WORK ITEM:
Reproduce the text of every entry below exactly as it appears, line for line. Leave the pictures out of your answer.

PROVIDED DATA below:

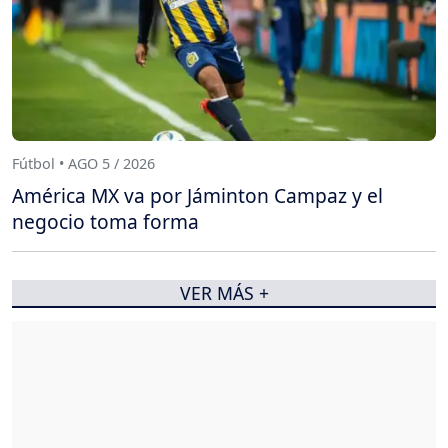
Fútbol • AGO 5 / 2026
América MX va por Jáminton Campaz y el
negocio toma forma
VER MÁS +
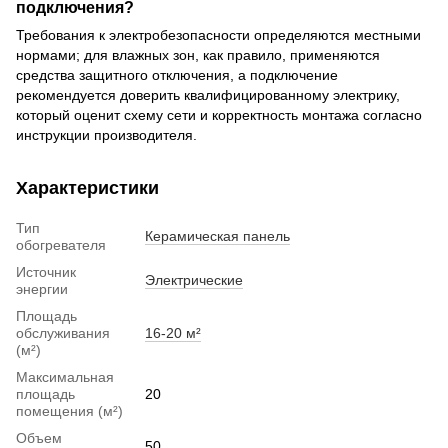
подключения?
Требования к электробезопасности определяются местными
нормами; для влажных зон, как правило, применяются
средства защитного отключения, а подключение
рекомендуется доверить квалифицированному электрику,
который оценит схему сети и корректность монтажа согласно
инструкции производителя.
Характеристики
Тип
Керамическая панель
обогревателя
Источник
Электрические
энергии
Площадь
обслуживания
16-20 м²
(м²)
Максимальная
площадь
20
помещения (м²)
Объем
50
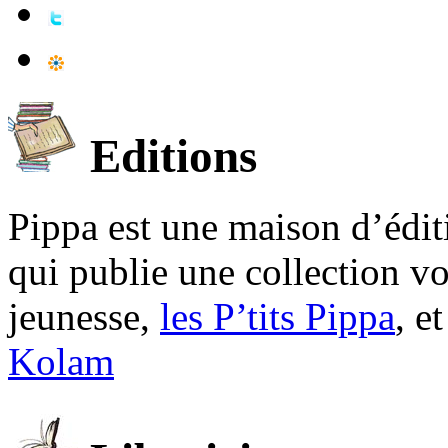
Editions
Pippa est une maison d’édi
qui publie une collection v
jeunesse,
les P’tits Pippa
, e
Kolam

End of PROVIDED DATA.

RESPONSE BELOW:
Fútbol • AGO 5 / 2026
América MX va por Jáminton Campaz y el
negocio toma forma
VER MÁS +
подключения?
Требования к электробезопасности определяются местными
нормами; для влажных зон, как правило, применяются
средства защитного отключения, а подключение
рекомендуется доверить квалифицированному электрику,
который оценит схему сети и корректность монтажа согласно
инструкции производителя.
Характеристики
Тип
Керамическая панель
обогревателя
Источник
Электрические
энергии
Площадь
обслуживания
16-20 м²
(м²)
Максимальная
площадь
20
помещения (м²)
Объем
50
Editions
Pippa est une maison d’édi
qui publie une collection v
jeunesse,
les P’tits Pippa
, e
Kolam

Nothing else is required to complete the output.